In the 2010–11 academic year, there were 18 million primary, 1.8 million secondary, and approximately a half million undergraduate students in education. Females only made up of 27% in the university population, a quarter of whom dropped out before graduation. This has been seen as critical for development. The gross enrollment rate for primary education was 31% for boys and 20% for females.

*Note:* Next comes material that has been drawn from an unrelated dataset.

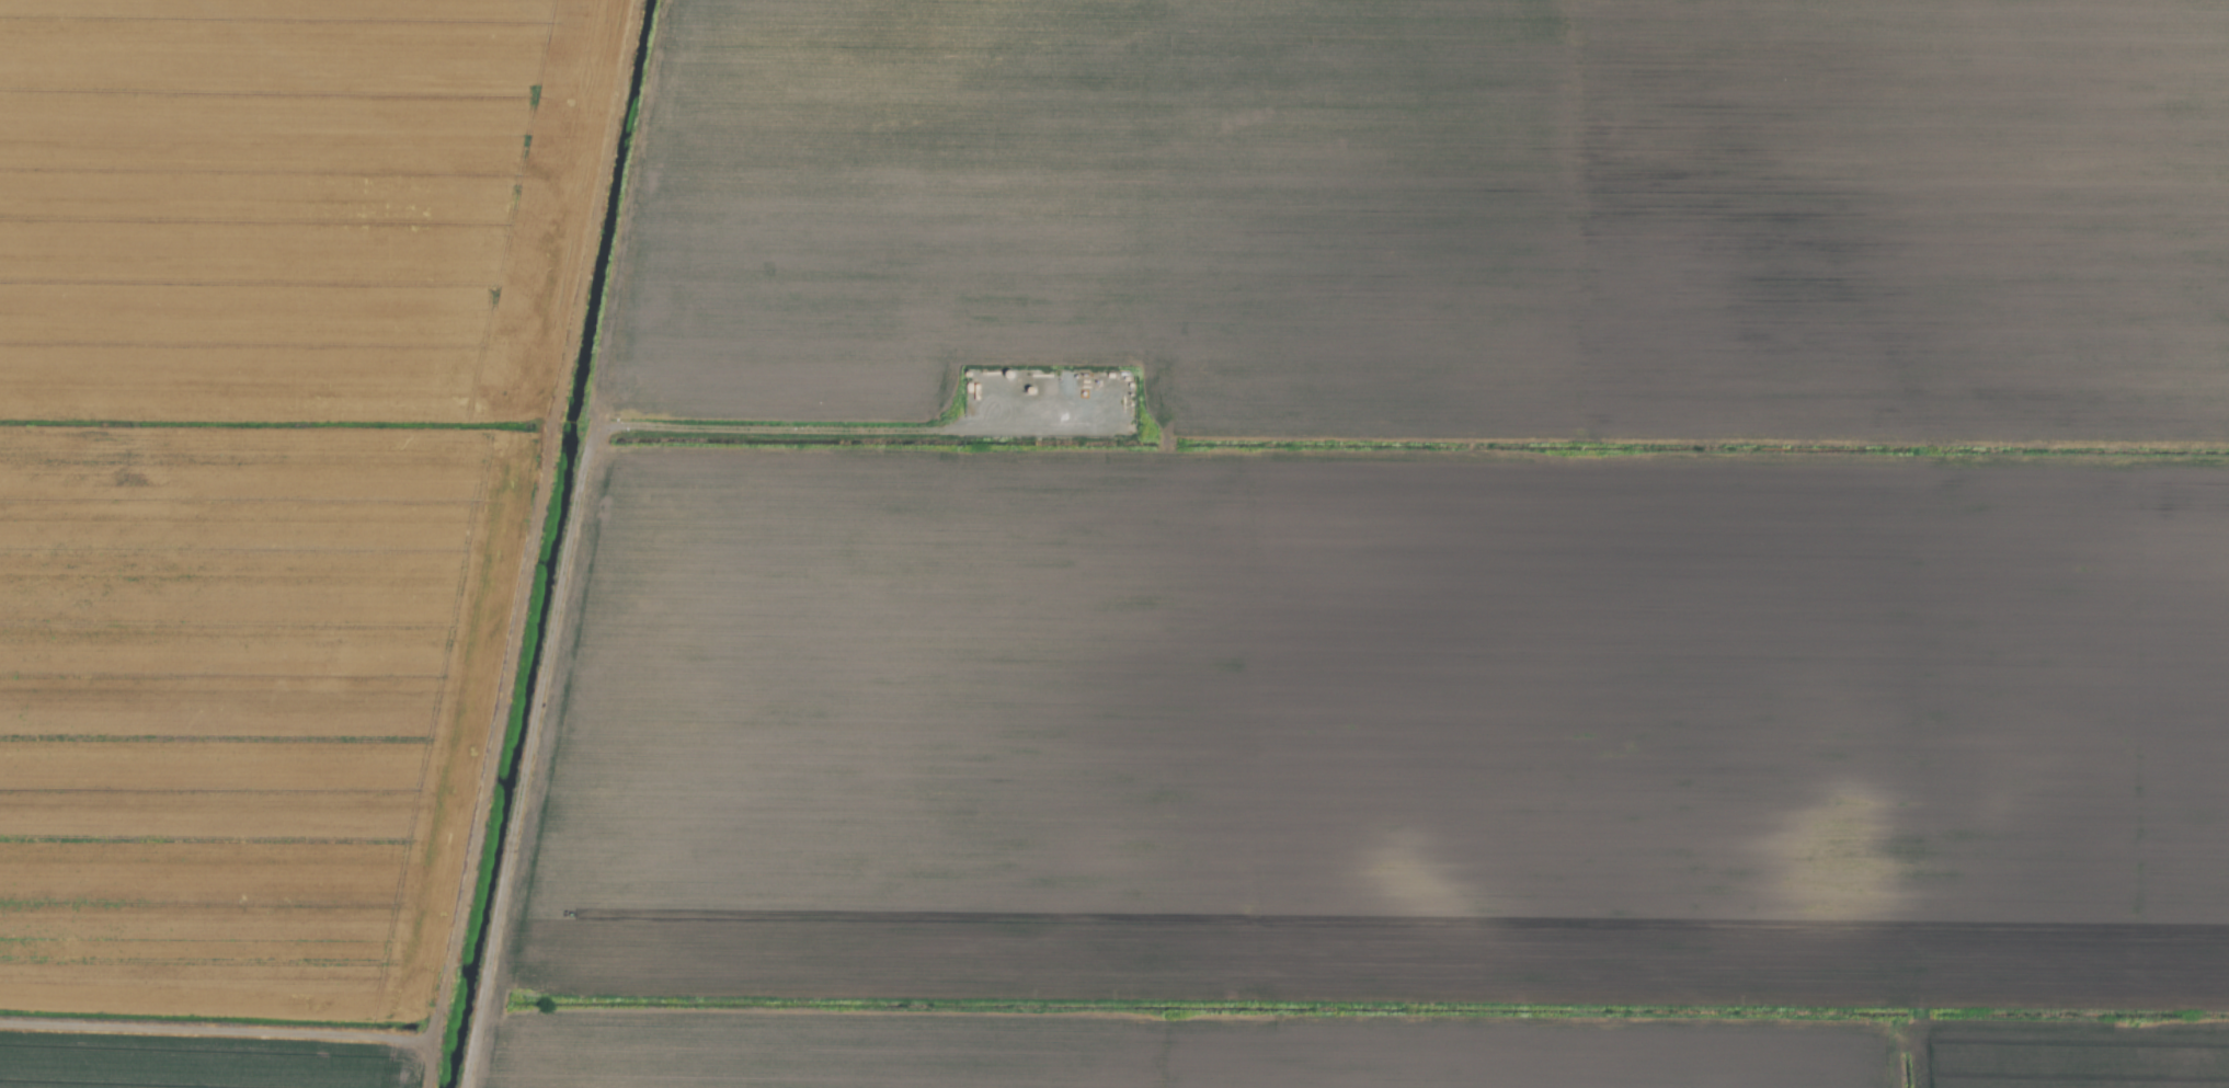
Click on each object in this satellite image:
crop: (1114, 544)
road: (214, 1039)

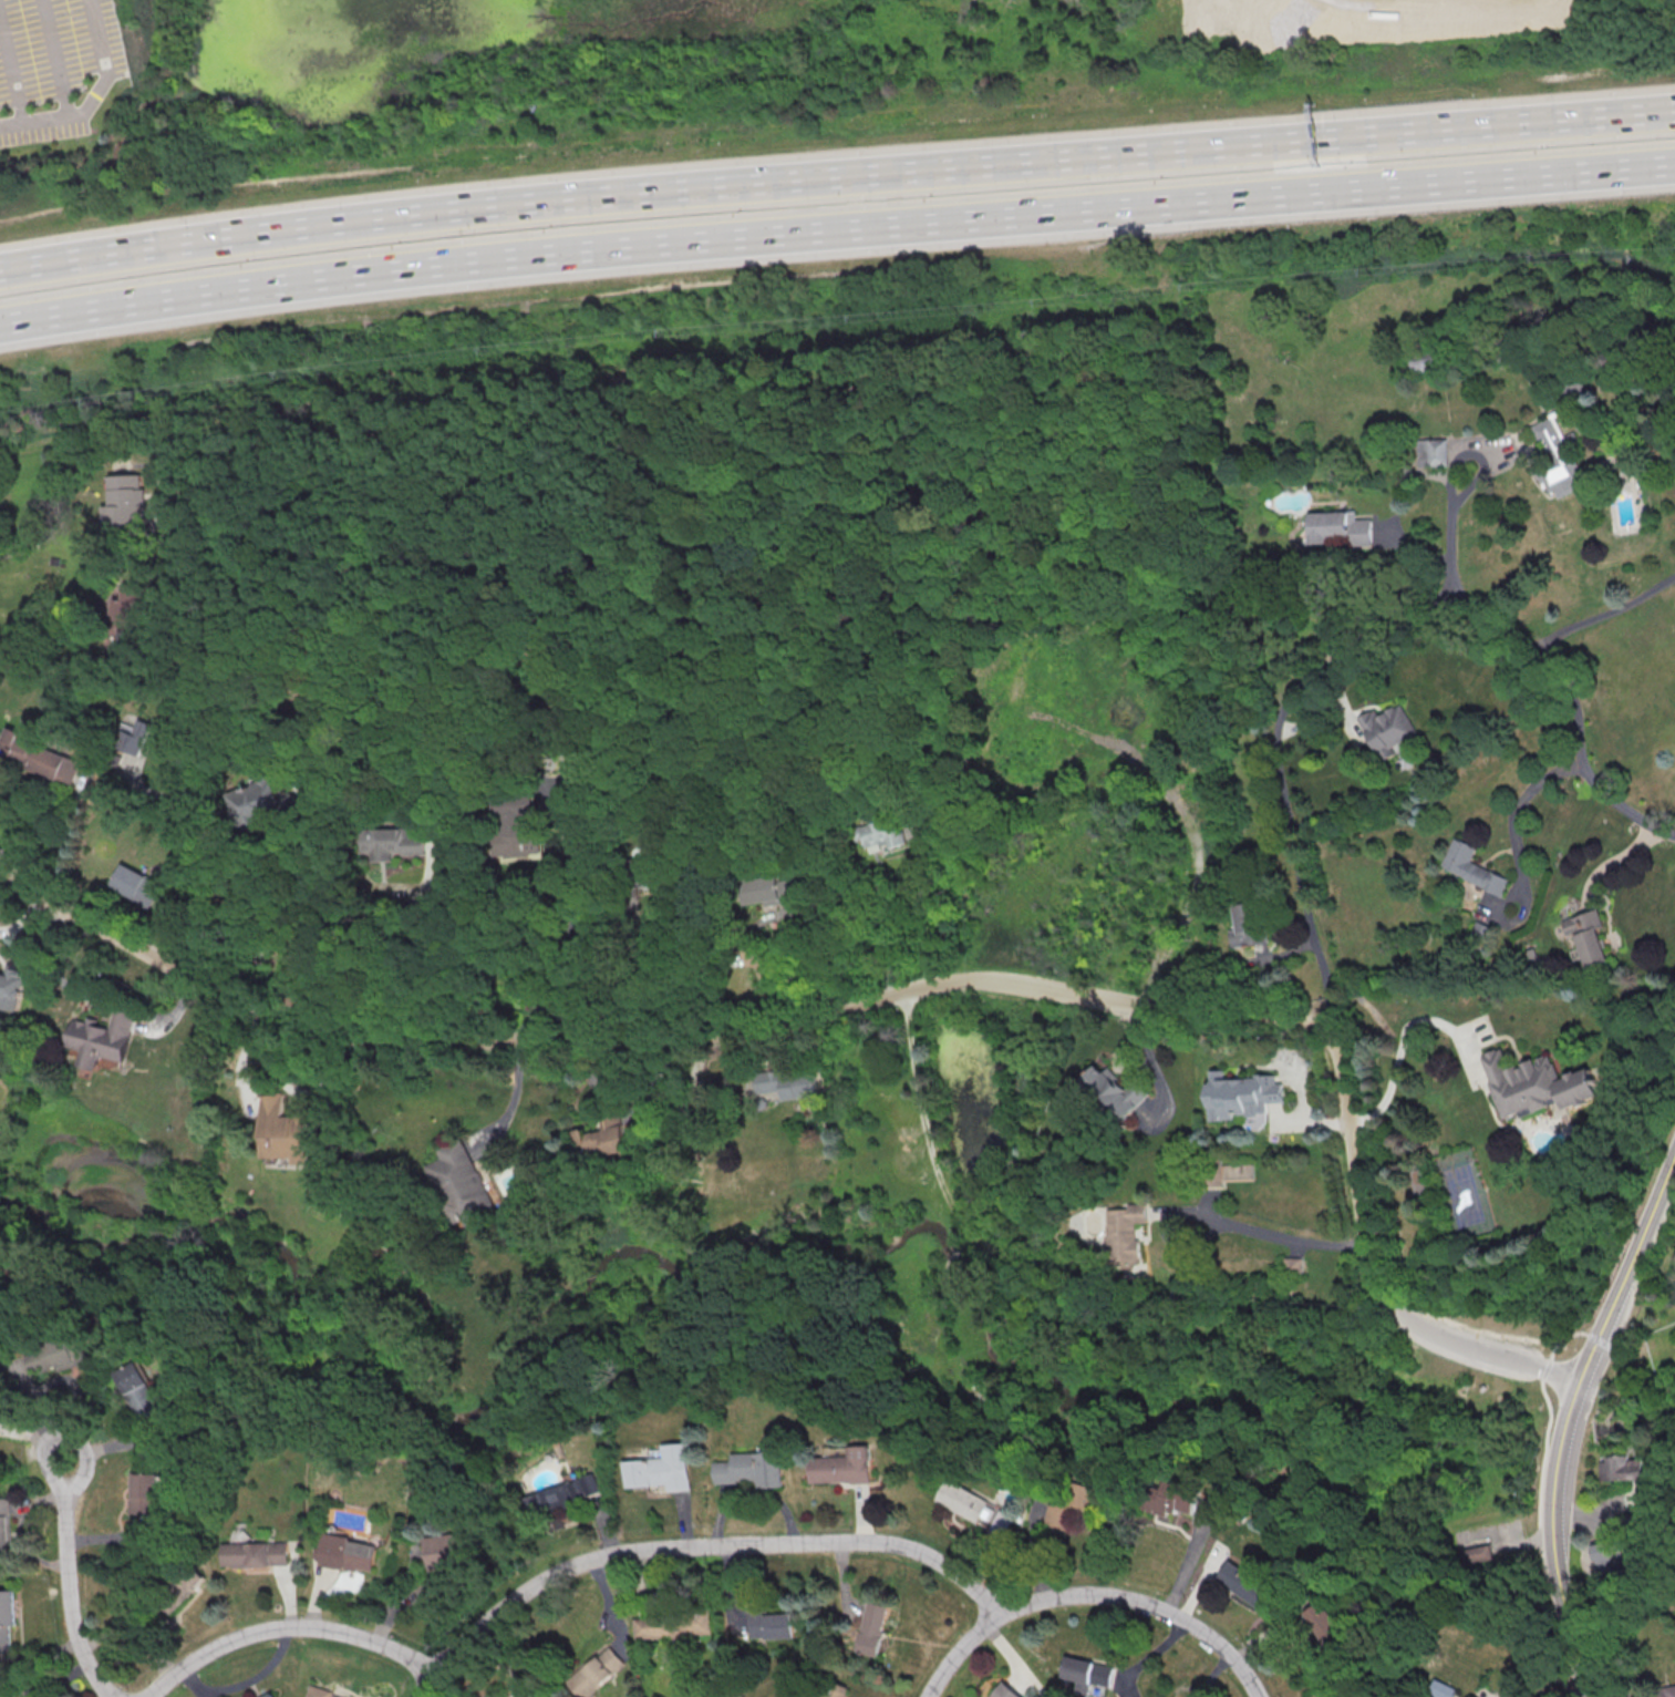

The gender gap of 2011 educational system was about 4% in primary school, from about 15% in 2000. From 2010 to 2014, the higher education gender gap ranking remained unchanged in Ethiopia; 127th in 2010 out of 134 countries and 136th in 2014 out of 142 countries. The 2014 World Economic Freedom reported revealed that the female enrollment ratio was 0.32 in tertiary education. By 2017, the enrollment of women in public universities increased to 12.6%, and the Ministry of Science and Higher Education Hirut Woldemariam promoted women in decision-making positions at universities.

Moreover, the government brought female students' academic staffs to 3,904; the comprising share of female academic staffs is 12.6% in 2016/2017 session. Female students also vulnerable to sexual violence in higher education. A study conducted from 1 January 2000 to 1 June 2020 meta-analysis showed that sexual violence recur throughout a year in female students was 49.4% and 36.02% respectively.

==Gender discrimination==
Gender discrimination against women in Ethiopia is the main problem in their everyday lives compared to other women in different parts of the world. Women do have access to schooling and employment, despite being hindered by harmful traditional practices such as female genital mutilation and child marriage. Women tend to travel long distances to transport water and firewood. In addition to that, they are highly vulnerable to sexual harassment, rape, domestic and political violence, and emotional harassment.

In 1976, the National Democratic Revolution of the Derg government established the Revolutionary Ethiopian Women's Association (REWA) to prepare women in appropriate positions in society. Meanwhile, the policy only interested for its socialist revolutionary intention, despite equally treated them. In one study in Jimma University, awareness toward the existence of gender discrimination in campus diverge between male 30% and female 64%. The university signified that it has the lowest female enrollment in every type of facilities and academic staffs.